The use of PAL in the phenylketonuria treatment is hindered by the lack of well-studied mechanisms and systems of targeted transport of enzyme preparations to certain organs and tissues (brain, liver, skin, muscle and connective tissues, blood cells). It is known that as a result of the incorporation of any pharmaceutical composition into the composition of the carrier, the pharmacokinetics and pharmacodynamics of the drug change. The essence of the enzyme stabilization process is to increase and maintain the catalytic activity of proteins, increase the duration of the catalytic action of enzymes on the substrate, change the optimal temperature and active acidity, increase productivity, as well as change the temporary effect of enzymes on the substrate in order to transform into an end product of the reaction. When stabilizing enzymes, encapsulation is preferred due to the fact that this method provides a high stability of enzymes under the influence of low temperature and low acidity of the environment, as well as the effect of harmful microflora and oxygen.

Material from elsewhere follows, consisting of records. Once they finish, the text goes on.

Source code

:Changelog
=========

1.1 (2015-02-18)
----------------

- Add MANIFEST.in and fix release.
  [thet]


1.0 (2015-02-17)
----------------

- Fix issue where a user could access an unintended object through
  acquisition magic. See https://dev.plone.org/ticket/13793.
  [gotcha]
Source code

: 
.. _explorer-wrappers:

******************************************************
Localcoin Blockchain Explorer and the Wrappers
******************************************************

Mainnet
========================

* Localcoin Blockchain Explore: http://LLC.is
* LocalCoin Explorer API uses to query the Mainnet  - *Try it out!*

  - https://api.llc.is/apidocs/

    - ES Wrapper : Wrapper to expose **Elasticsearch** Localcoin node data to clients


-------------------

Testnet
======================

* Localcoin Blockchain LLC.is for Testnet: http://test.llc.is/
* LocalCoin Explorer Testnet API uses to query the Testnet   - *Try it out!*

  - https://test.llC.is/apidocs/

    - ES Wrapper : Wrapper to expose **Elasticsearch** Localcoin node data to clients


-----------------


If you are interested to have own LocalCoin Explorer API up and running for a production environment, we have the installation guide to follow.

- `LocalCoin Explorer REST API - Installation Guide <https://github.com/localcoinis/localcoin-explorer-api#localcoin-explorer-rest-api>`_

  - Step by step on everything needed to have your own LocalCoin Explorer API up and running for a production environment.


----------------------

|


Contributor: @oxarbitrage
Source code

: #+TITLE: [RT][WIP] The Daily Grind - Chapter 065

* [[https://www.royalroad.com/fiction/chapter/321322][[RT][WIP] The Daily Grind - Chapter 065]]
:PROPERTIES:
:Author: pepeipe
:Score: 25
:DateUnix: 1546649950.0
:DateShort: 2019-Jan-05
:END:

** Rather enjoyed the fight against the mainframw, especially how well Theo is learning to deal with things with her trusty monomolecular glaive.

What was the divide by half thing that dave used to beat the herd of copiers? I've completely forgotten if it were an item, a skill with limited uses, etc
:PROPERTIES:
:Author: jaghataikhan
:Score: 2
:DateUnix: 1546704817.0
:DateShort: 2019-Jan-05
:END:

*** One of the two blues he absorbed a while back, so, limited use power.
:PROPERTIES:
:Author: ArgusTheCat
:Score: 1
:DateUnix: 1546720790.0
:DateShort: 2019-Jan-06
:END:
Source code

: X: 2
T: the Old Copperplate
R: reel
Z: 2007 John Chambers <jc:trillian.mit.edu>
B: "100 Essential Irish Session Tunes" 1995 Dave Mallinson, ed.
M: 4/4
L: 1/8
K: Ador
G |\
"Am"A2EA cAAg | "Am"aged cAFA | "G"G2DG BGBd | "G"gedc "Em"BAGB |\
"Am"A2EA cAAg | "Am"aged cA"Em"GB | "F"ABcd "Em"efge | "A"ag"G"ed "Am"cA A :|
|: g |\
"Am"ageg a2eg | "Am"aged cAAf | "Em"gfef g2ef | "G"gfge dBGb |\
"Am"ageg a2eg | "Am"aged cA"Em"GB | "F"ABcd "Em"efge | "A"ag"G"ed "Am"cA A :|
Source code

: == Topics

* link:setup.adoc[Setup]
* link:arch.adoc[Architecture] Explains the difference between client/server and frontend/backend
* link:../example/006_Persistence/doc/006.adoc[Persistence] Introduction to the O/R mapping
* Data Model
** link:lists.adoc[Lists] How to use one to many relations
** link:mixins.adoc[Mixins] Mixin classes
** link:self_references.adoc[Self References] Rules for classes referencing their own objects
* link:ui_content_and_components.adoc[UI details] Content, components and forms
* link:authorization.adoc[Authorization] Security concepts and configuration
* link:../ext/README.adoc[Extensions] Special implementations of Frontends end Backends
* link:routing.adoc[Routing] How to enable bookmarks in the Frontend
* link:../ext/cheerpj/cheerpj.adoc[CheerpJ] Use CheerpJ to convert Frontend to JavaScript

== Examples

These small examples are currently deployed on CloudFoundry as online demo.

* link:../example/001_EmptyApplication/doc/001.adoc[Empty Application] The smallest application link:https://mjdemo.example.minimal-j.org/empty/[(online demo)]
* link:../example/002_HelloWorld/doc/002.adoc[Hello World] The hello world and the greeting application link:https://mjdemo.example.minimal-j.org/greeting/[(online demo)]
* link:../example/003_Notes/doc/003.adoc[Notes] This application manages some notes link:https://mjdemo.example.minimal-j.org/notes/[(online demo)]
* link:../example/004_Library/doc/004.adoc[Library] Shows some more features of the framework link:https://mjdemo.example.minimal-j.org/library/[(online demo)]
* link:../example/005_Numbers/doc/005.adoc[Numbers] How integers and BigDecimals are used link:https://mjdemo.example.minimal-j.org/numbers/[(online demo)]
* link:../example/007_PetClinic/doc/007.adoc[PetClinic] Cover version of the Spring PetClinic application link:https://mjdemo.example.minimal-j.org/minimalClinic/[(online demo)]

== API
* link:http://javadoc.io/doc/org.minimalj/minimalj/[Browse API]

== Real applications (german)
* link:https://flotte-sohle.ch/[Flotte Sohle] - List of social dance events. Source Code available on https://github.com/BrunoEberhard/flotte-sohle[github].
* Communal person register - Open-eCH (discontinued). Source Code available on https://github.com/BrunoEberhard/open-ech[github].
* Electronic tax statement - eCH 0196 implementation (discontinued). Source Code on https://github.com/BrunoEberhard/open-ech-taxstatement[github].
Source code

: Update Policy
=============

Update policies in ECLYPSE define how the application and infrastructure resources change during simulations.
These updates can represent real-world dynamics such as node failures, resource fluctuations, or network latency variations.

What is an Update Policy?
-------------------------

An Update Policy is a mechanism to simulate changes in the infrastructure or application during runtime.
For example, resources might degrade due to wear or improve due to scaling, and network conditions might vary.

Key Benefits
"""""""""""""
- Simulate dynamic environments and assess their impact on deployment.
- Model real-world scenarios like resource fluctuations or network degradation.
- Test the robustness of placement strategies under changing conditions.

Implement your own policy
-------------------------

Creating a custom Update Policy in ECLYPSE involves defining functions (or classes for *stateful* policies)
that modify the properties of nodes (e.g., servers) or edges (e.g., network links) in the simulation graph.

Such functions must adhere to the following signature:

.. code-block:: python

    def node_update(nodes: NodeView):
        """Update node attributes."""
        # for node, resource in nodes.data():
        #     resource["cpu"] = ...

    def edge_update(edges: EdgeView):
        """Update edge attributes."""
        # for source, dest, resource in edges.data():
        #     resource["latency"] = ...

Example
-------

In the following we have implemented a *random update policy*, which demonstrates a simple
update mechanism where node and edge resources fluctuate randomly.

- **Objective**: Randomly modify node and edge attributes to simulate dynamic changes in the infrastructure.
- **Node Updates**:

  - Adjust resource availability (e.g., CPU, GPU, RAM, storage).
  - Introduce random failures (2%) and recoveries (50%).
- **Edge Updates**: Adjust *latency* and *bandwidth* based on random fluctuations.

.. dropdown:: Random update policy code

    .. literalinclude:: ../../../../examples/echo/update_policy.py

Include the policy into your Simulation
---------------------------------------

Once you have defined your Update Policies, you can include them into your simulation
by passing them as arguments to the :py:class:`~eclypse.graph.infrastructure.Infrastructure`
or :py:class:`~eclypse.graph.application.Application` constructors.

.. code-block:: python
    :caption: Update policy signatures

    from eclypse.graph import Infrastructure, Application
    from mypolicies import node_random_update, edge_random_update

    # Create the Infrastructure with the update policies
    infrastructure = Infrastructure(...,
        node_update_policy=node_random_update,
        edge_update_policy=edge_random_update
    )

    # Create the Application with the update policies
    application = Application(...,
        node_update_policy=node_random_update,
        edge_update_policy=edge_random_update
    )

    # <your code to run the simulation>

It was proven that the degradation degree of capsules with PAL reaches 55–65% after 120 minutes of the experiment in distilled water. The maximum degradation of the encapsulated form of the PAL enzyme preparation (the proportion of capsule weight loss is 90–98%) occurs in model biorelevant media that mimic intestinal juice: SIF and FaSSIF. It should be noted that the rate of capsule degradation is higher in the simulated intestinal fluid (SIF) without pancreatin (the proportion of capsule weight loss is 92–98% after 15 minutes of the experiment) compared to the fasted state simulated intestinal fluid (FaSSIF) (the proportion of capsule weight loss is 90-97 % after 30 min of experiment).